Looking forward to seeing what it comes up with after a night of training!

For this test, I only used 20 frames because I needed something quick and I was too lazy to annotate more than that at the time. However, for future tests, I am doing 500. I plan on implementing this method to make life easier

Can you tell me what network you used? We tried using DetectNet, but it doesn’t seem to work for small data sets.

DetectNet’s guts is googlenet, which was designed for ilsvrc, an annual computer vision challenge that was a 1000 classes and over a million images. I would be very skeptical about using it for 2 reasons. Firstly, it is extremely likely that you would be overfitting your model, which causes unexpected behavior on images not in the training set. Secondly, inference time. Googlenet is very large (though it uses x12 less parameters than alexnet). inference times matter when you have a clock running.

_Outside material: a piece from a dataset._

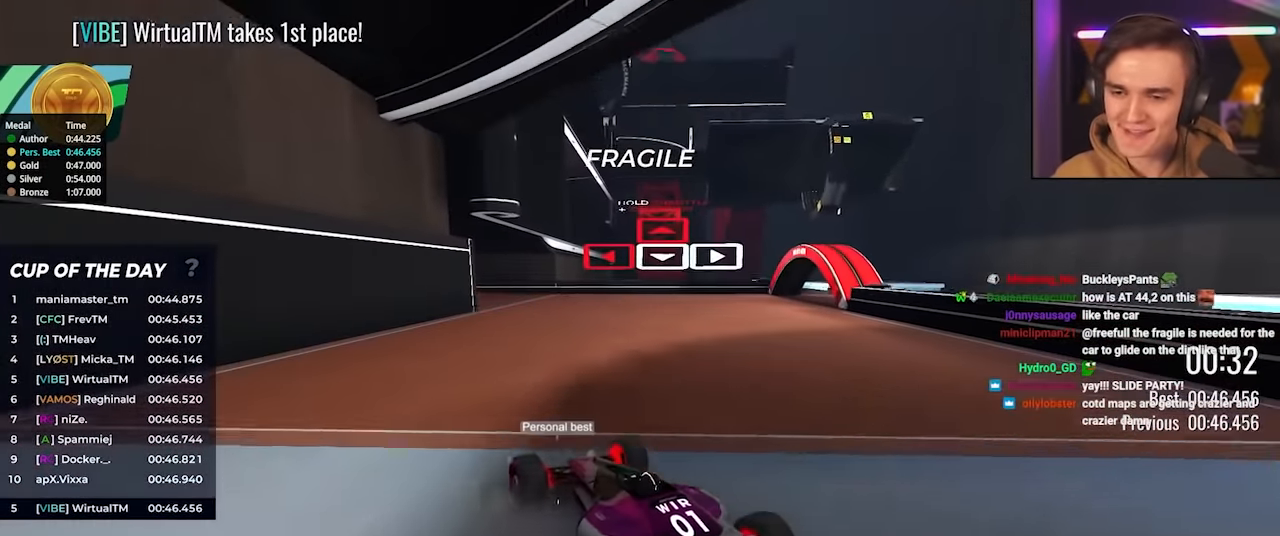
{"keys": ["up"], "events": [[34, "left", "down"], [467, "left", "up"]]}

Yeah, we did run into those problems and we realize DetectNet is not suitable for our needs. Do you know a good alternative? Thanks!

What is your ultimate end goal?

Yellow is a pretty distinct color on an frc field. I would look into otsu thresholding.

Our goal is to get output just like how it looks in the drive folder @AirplaneWins linked at the top of this thread. Our team tried methods other than machine learning, but they didn’t work; ML was our last resort.

There comes a moment in every frc student’s life where they are torn between exploring their technical creativity and strictly pursuing blue banners. The two are more often than not mutually exclusive. (That isn’t meant to deter you in the slightest, mind you)

While object detection is not a new concept, it has been revitalized thanks to things such as YOLO and r-cnn a few years ago. Time permitting, it would make the most sense to start from the foundations, and build up (not unlike how math is taught), but considering bag and tag encroaching on us, that might not be what you want to do.

In the spirit of modern machine learning (“there are no free lunches”): here is a collection of papers that would be worth reading. Do not let the fact that these are professional publications deter you.

AirplaneWins said he uses “a simple SSD”. The original paper is number 7 on the list I linked. With a rudimentary google search, you can find many open source implementations across various deep learning frameworks of your run of the mill single shot detector (SSD).

Just as Loveless said, there are tons of models you can try. After some more experimenting, I moved to an implementation of Yolo9000 as I’m trying to get as close to real-time as possible. I’ve had great success with it so far and really like the model. I did some custom changes to its architecture though, to make it easier to run on the rio/phone.I’ve attache the paper I’ve based it on.

I am definitely keeping an eye on this conversation!

A very big advantage that yolo9000 has is its hierarchical classification, thanks to some older concepts in natural language processing finally moving over to computer vision, as the paper you linked described. It is a excellent paper that is really pushing the field forward.

How many images are you training on? I would think about ten thousand or so would suffice depending on how you modified the model (and of course an at least equal amount of “other” images).

Right now I have amassed about 11,000 images. Right now having issues with image size, and am having to resize a lot of them to have a bigger batch size.

I would also look into an R-CNN. They might be a bit slower but the accuracy tradeoff is worth it imo.

What I’m really curious about is how you (AirplaneWins) got a dataset of 20 images to work. We’d really like to know since getting 10,000 annotated images is not really feasible for us. Did you use Yolo9000 for those 20 images, or something else? What was the very first thing you did to get the output you linked on GDrive? Thanks!

Ah the glory days of being the lowest rank and having to manually annotate images.

I wouldn’t trust a DL model fine tuned on only 20 images. There is no way it is not overfit, and there is no way to tell how it will behave on images not very close to the training data. That is asking for trouble.

Relevant XKCD:

Totally Agree. My actual model uses roughly 15k images now after cleaning.

We know that 20 images is not optimal for machine learning. We know that AirplaneWins at the current moment has a much more ample data set.

My point is that, at the very beginning of this thread, AirplaneWins had 20 images and still got decent results:

Are we mistaken? If you indeed did use 20 images and managed to get adequate results, we would really like to know how you did specifically that, not how you would do machine learning in ideal conditions with an abundant number of annotated images.